▸ Exercise:
Below are lines of data; restate word for word those running from the line containing "middle tip: (483, 414)" to the line containing "pinky tip: (600, 639)", inclusive, and no others.

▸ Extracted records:
◆ ◆ ◆ ◆
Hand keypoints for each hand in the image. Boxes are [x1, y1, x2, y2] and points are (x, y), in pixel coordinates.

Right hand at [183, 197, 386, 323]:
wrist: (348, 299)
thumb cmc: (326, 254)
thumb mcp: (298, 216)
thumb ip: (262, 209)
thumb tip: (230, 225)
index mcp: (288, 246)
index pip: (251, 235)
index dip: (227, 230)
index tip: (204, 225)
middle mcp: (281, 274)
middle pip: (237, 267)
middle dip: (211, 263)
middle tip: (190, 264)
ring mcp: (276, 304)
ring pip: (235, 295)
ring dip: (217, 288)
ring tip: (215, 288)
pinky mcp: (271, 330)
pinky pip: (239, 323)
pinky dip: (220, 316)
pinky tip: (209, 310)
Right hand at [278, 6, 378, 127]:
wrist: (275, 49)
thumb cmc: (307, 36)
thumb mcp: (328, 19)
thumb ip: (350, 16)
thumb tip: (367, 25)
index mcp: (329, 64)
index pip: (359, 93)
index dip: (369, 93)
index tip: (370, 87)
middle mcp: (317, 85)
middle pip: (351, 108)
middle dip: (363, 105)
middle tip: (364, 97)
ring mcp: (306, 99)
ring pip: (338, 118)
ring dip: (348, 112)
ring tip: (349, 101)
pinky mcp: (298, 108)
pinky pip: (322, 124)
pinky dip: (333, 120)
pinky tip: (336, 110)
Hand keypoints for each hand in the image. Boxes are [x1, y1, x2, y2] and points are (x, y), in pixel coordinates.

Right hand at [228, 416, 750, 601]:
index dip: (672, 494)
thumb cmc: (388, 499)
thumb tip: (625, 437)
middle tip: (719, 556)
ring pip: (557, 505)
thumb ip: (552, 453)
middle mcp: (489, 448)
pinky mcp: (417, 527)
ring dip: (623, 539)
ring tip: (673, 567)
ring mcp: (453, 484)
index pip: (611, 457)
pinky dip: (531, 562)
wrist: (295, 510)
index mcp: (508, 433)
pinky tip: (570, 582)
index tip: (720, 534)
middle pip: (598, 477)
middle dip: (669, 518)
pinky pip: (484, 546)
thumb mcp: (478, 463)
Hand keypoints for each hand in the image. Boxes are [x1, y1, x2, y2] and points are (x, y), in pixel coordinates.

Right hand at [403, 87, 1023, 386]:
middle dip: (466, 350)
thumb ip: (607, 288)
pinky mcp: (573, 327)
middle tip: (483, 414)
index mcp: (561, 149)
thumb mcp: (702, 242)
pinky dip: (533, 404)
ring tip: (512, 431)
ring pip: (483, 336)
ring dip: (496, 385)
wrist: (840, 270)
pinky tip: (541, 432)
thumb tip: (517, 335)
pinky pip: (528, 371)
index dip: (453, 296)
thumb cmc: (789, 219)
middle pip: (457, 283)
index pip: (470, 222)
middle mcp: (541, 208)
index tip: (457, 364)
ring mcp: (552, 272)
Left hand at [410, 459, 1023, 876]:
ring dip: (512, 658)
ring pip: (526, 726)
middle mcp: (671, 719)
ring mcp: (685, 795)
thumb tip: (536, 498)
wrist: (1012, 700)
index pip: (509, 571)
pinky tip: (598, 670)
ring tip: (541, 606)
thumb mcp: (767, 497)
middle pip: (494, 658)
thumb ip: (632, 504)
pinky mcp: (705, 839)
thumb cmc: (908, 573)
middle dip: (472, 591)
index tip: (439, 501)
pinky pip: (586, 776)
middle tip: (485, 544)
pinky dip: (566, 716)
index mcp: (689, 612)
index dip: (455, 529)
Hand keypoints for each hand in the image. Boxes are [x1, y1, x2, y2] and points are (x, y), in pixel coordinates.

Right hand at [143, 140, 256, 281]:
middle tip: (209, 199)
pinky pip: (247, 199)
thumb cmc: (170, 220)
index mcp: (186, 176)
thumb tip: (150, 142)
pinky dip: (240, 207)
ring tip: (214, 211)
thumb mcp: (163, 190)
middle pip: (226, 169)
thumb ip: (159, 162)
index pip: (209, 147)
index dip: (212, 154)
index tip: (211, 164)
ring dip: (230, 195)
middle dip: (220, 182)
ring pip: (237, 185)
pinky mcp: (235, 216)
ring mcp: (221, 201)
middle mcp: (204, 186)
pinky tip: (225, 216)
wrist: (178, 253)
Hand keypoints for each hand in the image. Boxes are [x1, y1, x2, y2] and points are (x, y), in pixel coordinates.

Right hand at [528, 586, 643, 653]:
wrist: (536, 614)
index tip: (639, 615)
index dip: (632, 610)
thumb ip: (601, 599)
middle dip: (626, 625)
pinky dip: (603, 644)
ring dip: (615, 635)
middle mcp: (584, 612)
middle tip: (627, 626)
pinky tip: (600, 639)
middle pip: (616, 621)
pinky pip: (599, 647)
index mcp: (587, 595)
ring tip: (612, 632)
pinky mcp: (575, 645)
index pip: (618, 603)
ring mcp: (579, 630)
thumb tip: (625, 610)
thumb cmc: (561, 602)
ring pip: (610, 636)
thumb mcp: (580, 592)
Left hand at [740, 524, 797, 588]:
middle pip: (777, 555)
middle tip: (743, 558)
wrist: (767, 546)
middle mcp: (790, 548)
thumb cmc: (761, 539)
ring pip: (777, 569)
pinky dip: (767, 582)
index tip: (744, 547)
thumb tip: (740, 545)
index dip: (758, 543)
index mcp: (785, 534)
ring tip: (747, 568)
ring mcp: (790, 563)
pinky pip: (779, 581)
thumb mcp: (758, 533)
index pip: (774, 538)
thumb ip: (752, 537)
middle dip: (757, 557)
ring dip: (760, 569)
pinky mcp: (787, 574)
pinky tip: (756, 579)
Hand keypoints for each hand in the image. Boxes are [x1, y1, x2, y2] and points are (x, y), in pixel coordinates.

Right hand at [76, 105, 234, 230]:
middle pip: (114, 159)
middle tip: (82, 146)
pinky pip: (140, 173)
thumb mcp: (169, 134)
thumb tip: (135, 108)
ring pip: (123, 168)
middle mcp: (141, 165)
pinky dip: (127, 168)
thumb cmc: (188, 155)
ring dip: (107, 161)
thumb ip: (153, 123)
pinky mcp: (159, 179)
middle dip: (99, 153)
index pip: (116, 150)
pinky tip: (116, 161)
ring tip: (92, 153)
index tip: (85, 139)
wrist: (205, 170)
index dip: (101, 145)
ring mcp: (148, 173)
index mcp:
◆ ◆ ◆ ◆
▸ Answer area:
middle tip: (483, 414)
index mcp: (561, 149)
thumb mcp: (702, 242)
pinky dip: (533, 404)
ring tip: (512, 431)
ring pip: (483, 336)
ring dip: (496, 385)
wrist: (840, 270)
pinky tip: (541, 432)
thumb tip: (517, 335)
pinky pip: (528, 371)
index dip: (453, 296)
thumb cmc: (789, 219)
middle pip: (457, 283)
index pip: (470, 222)
middle mcp: (541, 208)
index tip: (457, 364)
ring mcp: (552, 272)
Left hand at [410, 459, 1023, 876]:
ring dip: (512, 658)
ring pip: (526, 726)
middle mcp: (671, 719)
ring mcp: (685, 795)
thumb tip: (536, 498)
wrist: (1012, 700)
index pip: (509, 571)
pinky tip: (598, 670)
ring tip: (541, 606)
thumb mcp: (767, 497)
middle pip: (494, 658)
thumb ip: (632, 504)
pinky mcp: (705, 839)
thumb cmc: (908, 573)
middle dip: (472, 591)
index tip: (439, 501)
pinky pip: (586, 776)
middle tip: (485, 544)
pinky dip: (566, 716)
index mcp: (689, 612)
index dip: (455, 529)
Hand keypoints for each hand in the image. Boxes are [x1, y1, x2, y2] and points are (x, y), in pixel coordinates.

Right hand at [143, 140, 256, 281]:
middle tip: (209, 199)
pinky pip: (247, 199)
thumb cmc: (170, 220)
index mcp: (186, 176)
thumb tip: (150, 142)
pinky dip: (240, 207)
ring tip: (214, 211)
thumb mcp: (163, 190)
middle pip: (226, 169)
thumb ip: (159, 162)
index pip: (209, 147)
index dip: (212, 154)
index tip: (211, 164)
ring dip: (230, 195)
middle dip: (220, 182)
ring pip: (237, 185)
pinky mcp: (235, 216)
ring mcp: (221, 201)
middle mcp: (204, 186)
pinky tip: (225, 216)
wrist: (178, 253)
Hand keypoints for each hand in the image. Boxes are [x1, y1, x2, y2] and points are (x, y), in pixel coordinates.

Right hand at [528, 586, 643, 653]:
wrist: (536, 614)
index tip: (639, 615)
index dip: (632, 610)
thumb ip: (601, 599)
middle dip: (626, 625)
pinky dip: (603, 644)
ring dip: (615, 635)
middle mcp: (584, 612)
middle tip: (627, 626)
pinky tip: (600, 639)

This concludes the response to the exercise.